[Dataset items]
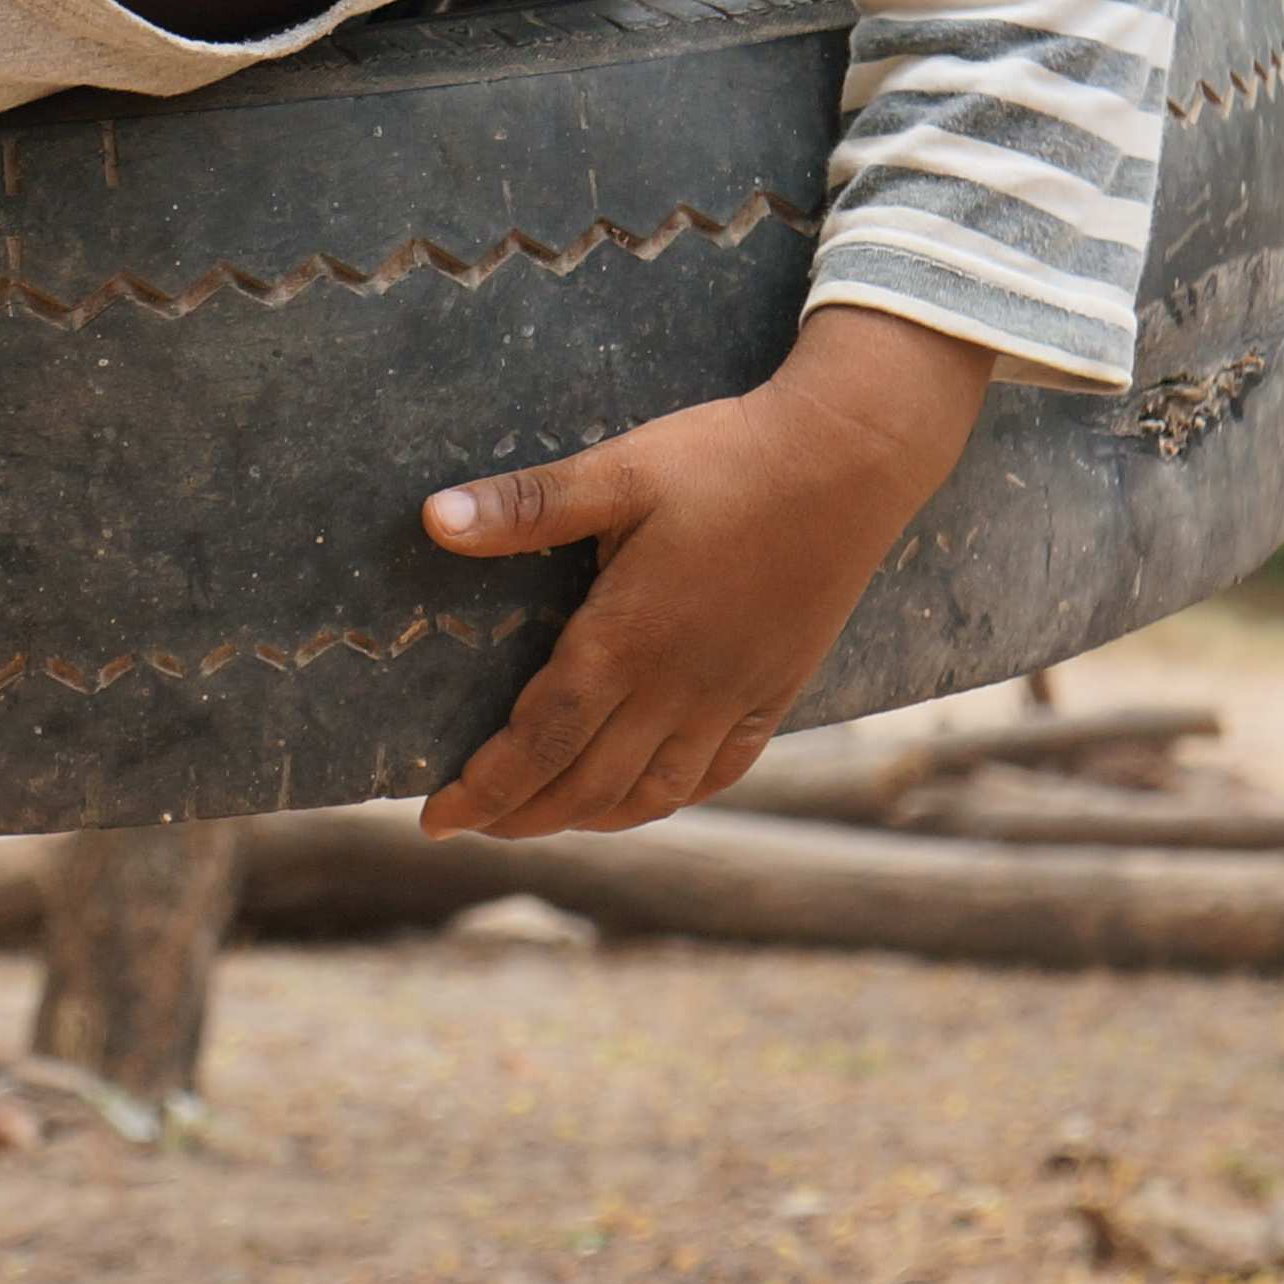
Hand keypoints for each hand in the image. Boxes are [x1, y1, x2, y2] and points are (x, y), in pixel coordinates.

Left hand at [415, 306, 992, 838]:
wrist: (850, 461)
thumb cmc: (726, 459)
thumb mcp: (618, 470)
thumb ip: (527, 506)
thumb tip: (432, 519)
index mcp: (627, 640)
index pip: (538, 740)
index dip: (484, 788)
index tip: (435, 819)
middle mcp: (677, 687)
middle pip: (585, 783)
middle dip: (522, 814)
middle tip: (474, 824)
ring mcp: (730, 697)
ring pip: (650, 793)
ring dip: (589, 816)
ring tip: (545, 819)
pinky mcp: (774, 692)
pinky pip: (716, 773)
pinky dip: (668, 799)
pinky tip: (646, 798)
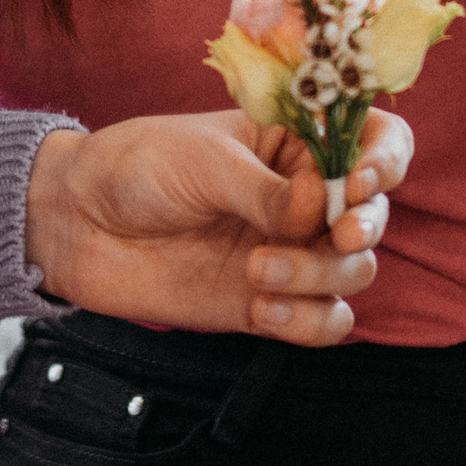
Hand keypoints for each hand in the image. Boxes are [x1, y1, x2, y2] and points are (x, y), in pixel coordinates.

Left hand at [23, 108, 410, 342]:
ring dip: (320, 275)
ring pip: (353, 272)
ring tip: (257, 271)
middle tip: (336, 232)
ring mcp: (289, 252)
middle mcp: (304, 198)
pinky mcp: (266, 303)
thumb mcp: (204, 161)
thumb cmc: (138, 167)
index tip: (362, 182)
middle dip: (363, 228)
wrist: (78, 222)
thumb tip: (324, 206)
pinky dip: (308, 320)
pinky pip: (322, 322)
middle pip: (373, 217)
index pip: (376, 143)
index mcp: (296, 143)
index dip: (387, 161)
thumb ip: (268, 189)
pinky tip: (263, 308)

■ Problem to solve:
The expected response consists solely of the lines from the one with "middle dip: (363, 228)" through the end of the records, repeated exactly.

■ Answer box:
middle dip: (363, 228)
wrist: (78, 222)
thumb tip: (324, 206)
pinky dip: (308, 320)
pinky pip: (322, 322)
middle pip: (373, 217)
index pip: (376, 143)
index mcp: (296, 143)
index dip: (387, 161)
thumb ip: (268, 189)
pinky tip: (263, 308)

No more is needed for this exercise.